Brown characterized the almond industry’s embrace of nitrogen use efficiency in recent years as a “wonderful development.”
“If you go back 20 years and ask an average almond grower what they do, they would say they apply 250 to 275 pounds of nitrogen,” Brown said. “And if you said, ‘But you have a five-year-old orchard and a 15-year-old orchard, one yielding 3,000 pounds and one 1,500 pounds.
Should they both get the same?’ And they would say, ‘Maybe not, but it’s not easy to know for sure and it is easier to avoid loss by erring on the high side.’
“Now they are thinking and saying, ‘Okay, this is only the fifth leaf. It is only 1,500 pounds, and I’m only going to give it this much nitrogen. Or it is a 19-year-old orchard and it is on its way out, so I am going to give it less,’” Brown said. “Many growers have done that.”
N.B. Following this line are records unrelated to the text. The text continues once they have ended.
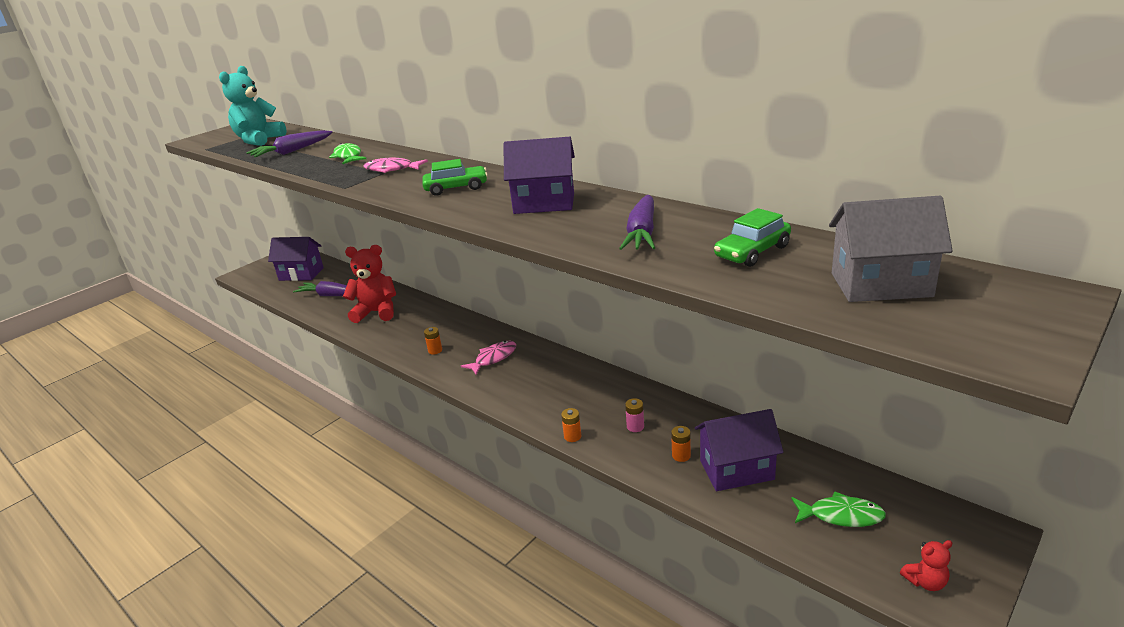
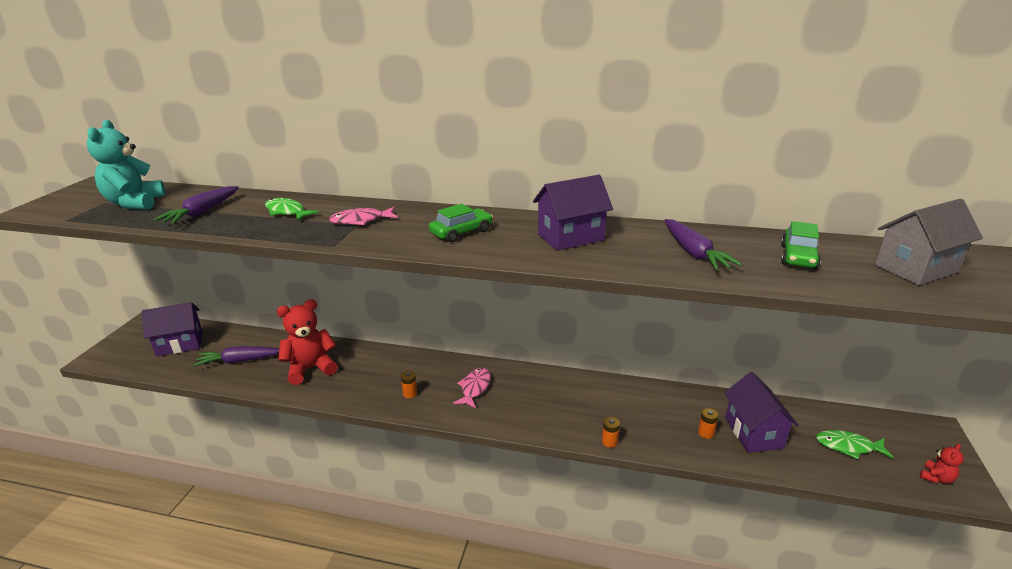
camera: 30 degrees left, 0 degrees up
pink battery [625,398,644,432] -> none
purple house [695,409,784,491] -> purple house turned 60 degrees counterclockwise [724,372,799,453]
green fish [791,492,886,527] -> green fish turned 150 degrees counterclockwise [816,430,894,459]

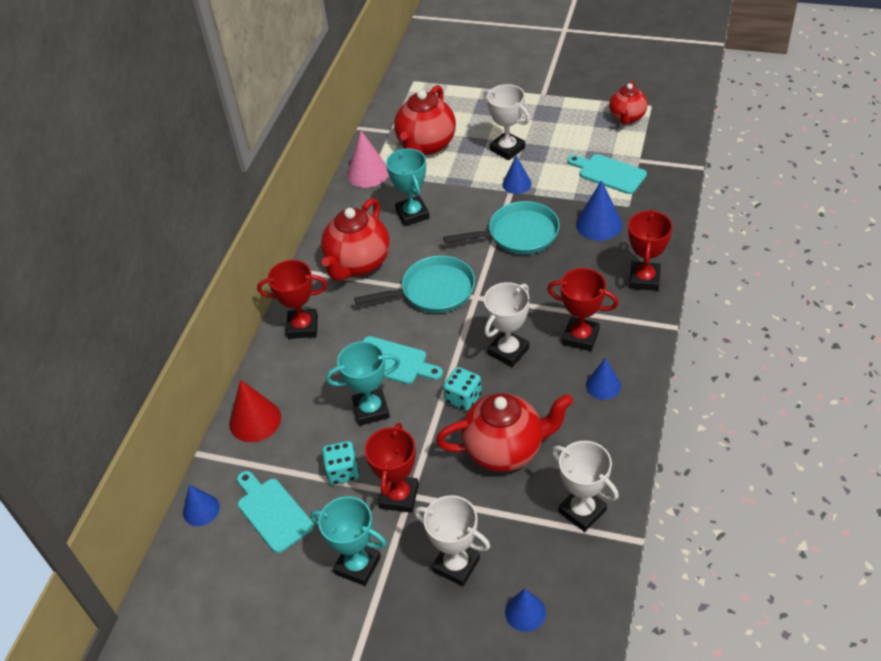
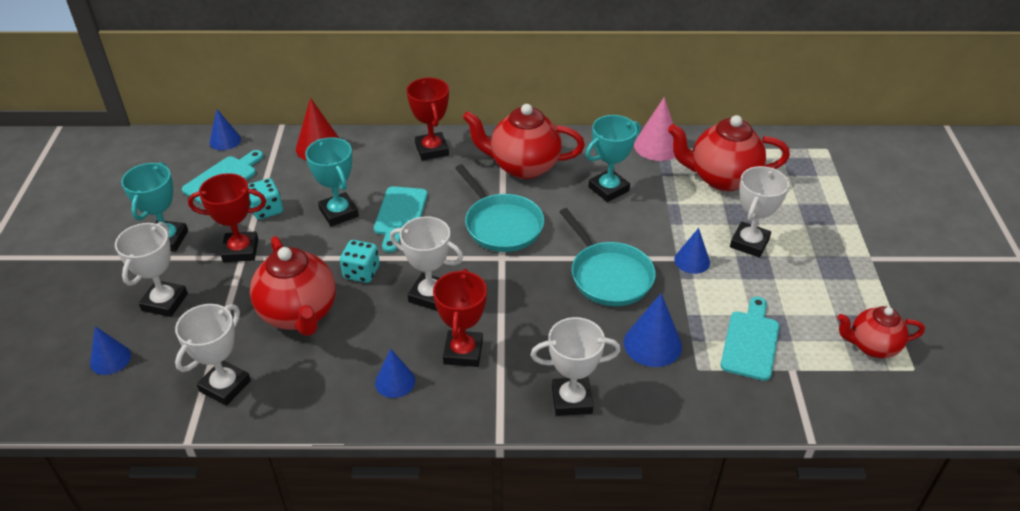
camera: 70 degrees right, 5 degrees down
red trophy [628,209,673,291] -> white trophy [531,317,621,416]

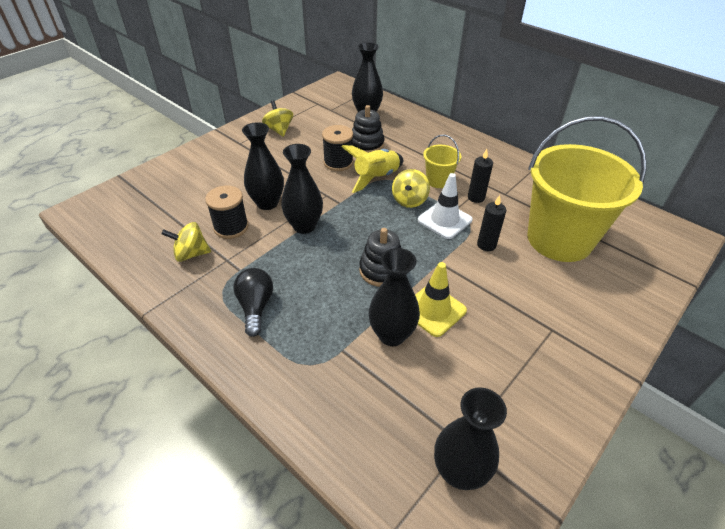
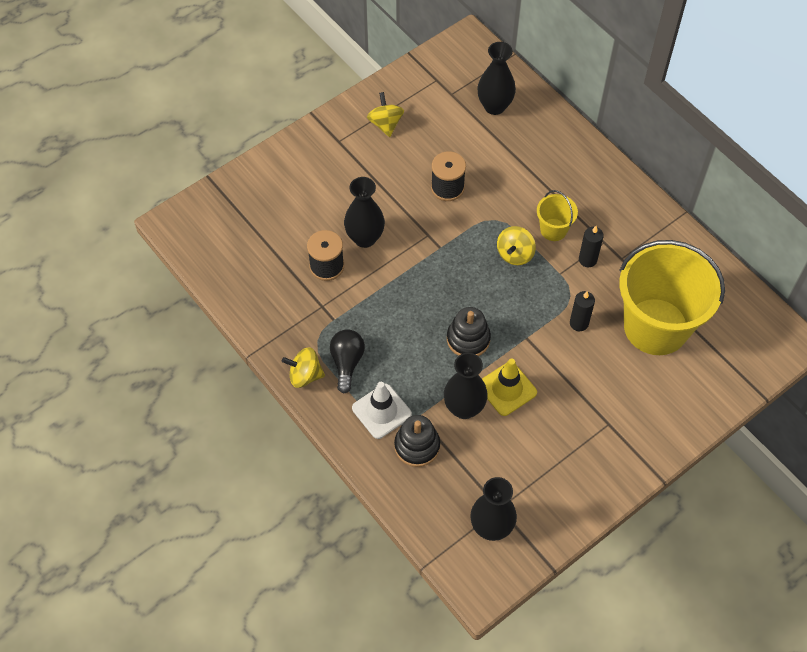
camera: 10 degrees right, 15 degrees up
yellow spinning top [161,222,211,262] -> yellow spinning top moved to [282,347,325,388]
black vase [281,144,323,234] -> none
yellow rocket [341,145,403,193] -> none
black stacking toy [352,105,385,153] -> black stacking toy moved to [394,415,440,467]
white traffic cone [418,173,473,239] -> white traffic cone moved to [352,382,412,439]

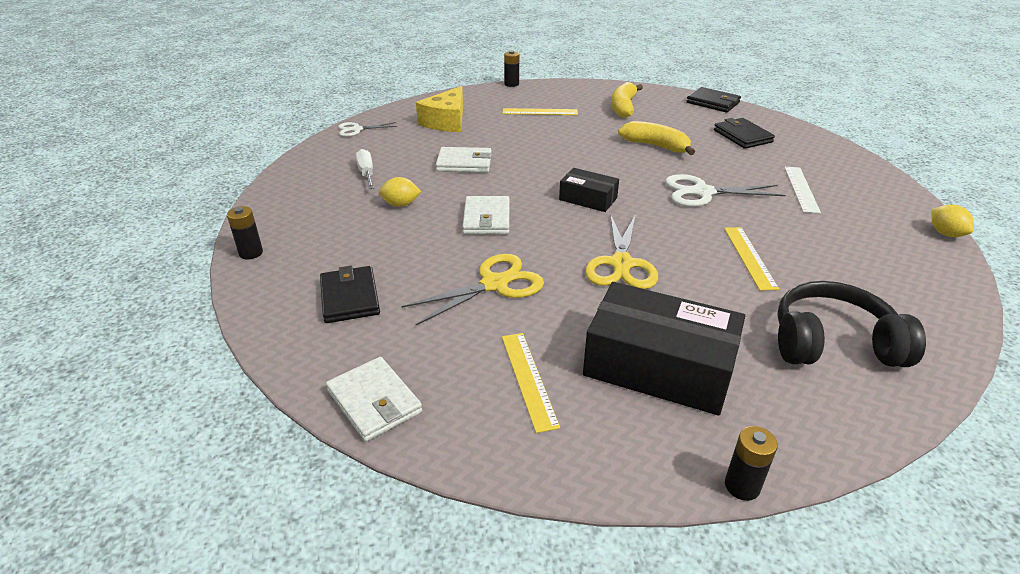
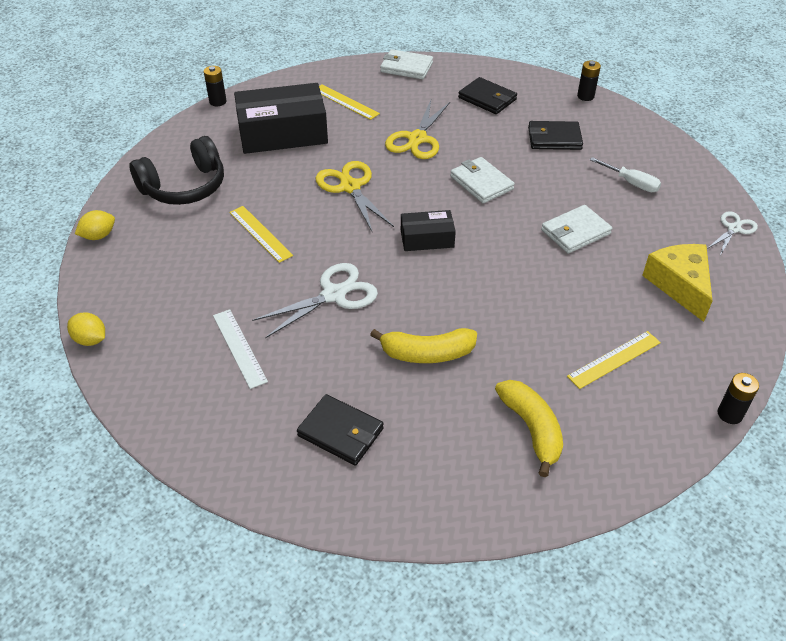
camera: 145 degrees right, 10 degrees up
yellow lemon [379,177,422,207] -> yellow lemon moved to [75,210,115,240]
black wallet [686,87,741,113] -> black wallet moved to [528,121,583,150]

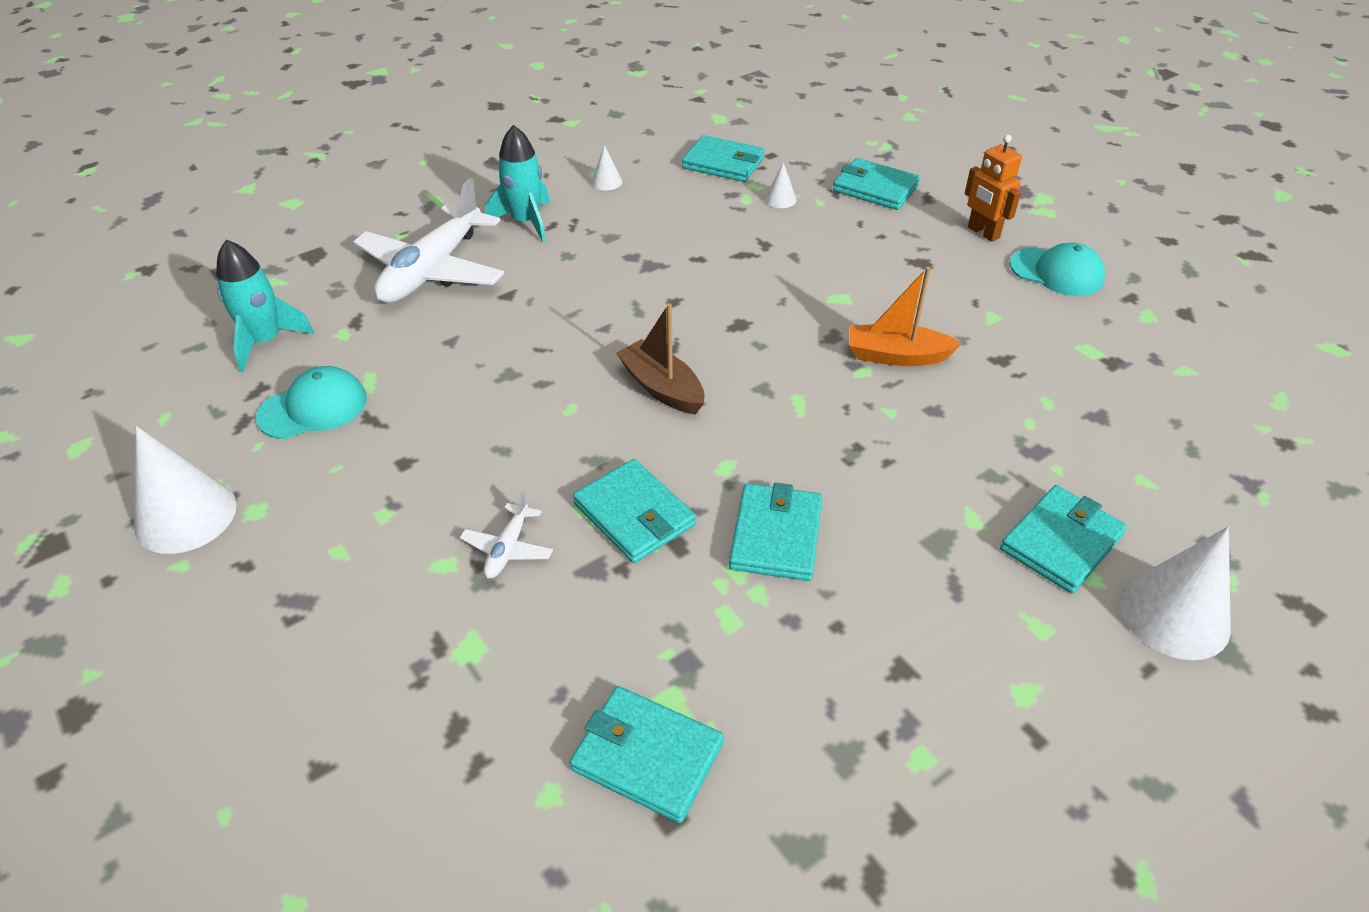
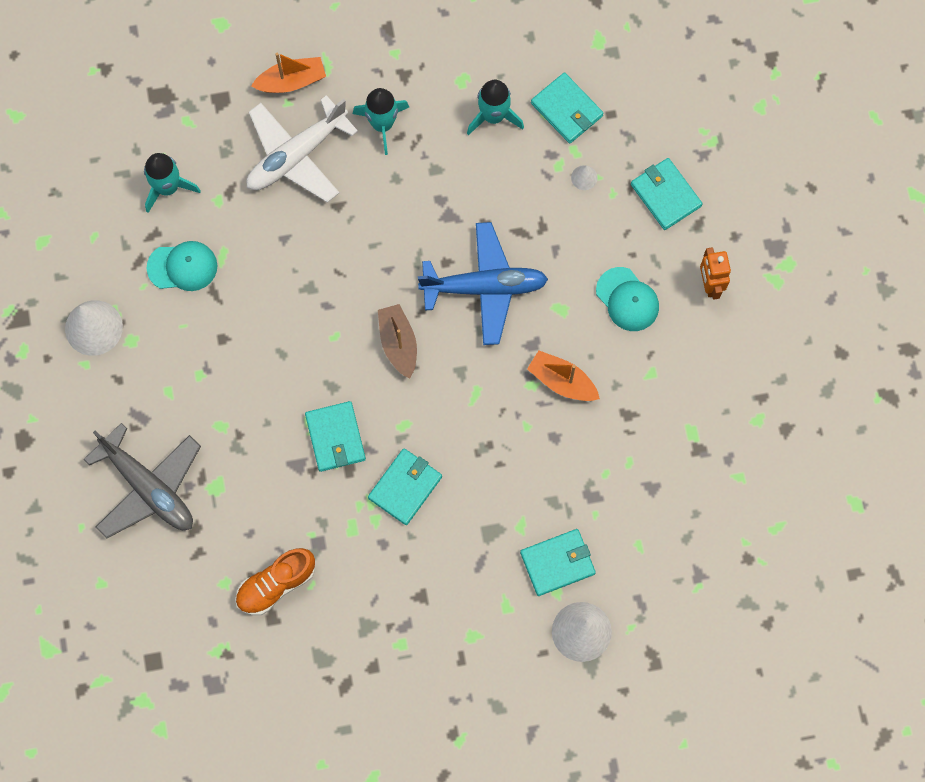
camera: 25 degrees right, 30 degrees up
white plane [460,491,553,578] -> none
turquoise wallet [570,686,724,823] -> orange shoe [235,548,315,615]
white cone [591,145,622,190] -> none
turquoise cap [1010,242,1105,296] -> turquoise cap moved to [596,267,659,331]
none -> grey plane [84,423,201,538]
none -> orange boat [251,53,326,93]
none -> blue plane [418,222,548,345]
none -> turquoise rocket [467,80,524,135]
When determining a nitrogen budget, Brown said growers should factor in the residual nitrogen in a system, primarily the nitrogen found in irrigation water.
“Nitrogen in irrigation water is an excellent and free N fertilizer and should be included in your total annual N budget,” the researchers wrote in the 2012 paper.
Proper timing of nitrogen applications is another key to achieving maximum results from your nitrogen budget, Brown said, with the first application optimally going on no earlier than 50% leaf-out.
“Trees don’t start using nitrogen from the soil until their leaves are 50% expanded,” Brown said. “Prior to that, they are growing off the nitrogen they stored the prior year.”
When sampling leaves, Brown said it is important for growers to pull multiple samples. The 2012 research paper recommends growers take 18 to 20 samples from trees at least 30 feet apart in any one orchard.
“That gives you a statistically valid average for that portion of the orchard,” Brown said.
Further information on sampling techniques can be found in the Almond Board of California publication titled ‘Nitrogen Best Management Practices’ at almonds.com/sites/default/files/2020-12/ABC_Nitrogen_8.5x11_vmags.pdf.
The 2012 UC Davis research paper also advised growers to apply nitrogen in several small doses during the season rather than in one shot, another concept that has been embraced by growers in recent years and one that Brown believes is another key to optimizing nitrogen performance.
“If you’ve got an orchard that needs 200 pounds of nitrogen and you put 200 pounds on the ground in January, on paper, that might look balanced,” Brown said. “In reality, much of that 200 pounds is going to be pushed below the rootzone before the tree needs it in June or July.
“You are much better off putting on multiple applications,” he said.
Brown, who was awarded the Dennis R. Hoagland Award from the American Society for Plant Biology and the Leo M. Walsh Soil Fertility Distinguished Lectureship from Soil Science of America last May, said that orchard variability can make it difficult for growers to maximize nitrogen benefits in a way that minimizes losses. But, he said, “It can be done.”
“It is going to take more work than just throwing it all on the ground and hoping for the best,” Brown said. “But absolutely, a grower can achieve great productivity and high efficiencies of nitrogen in drip irrigation or microsprinkler systems.”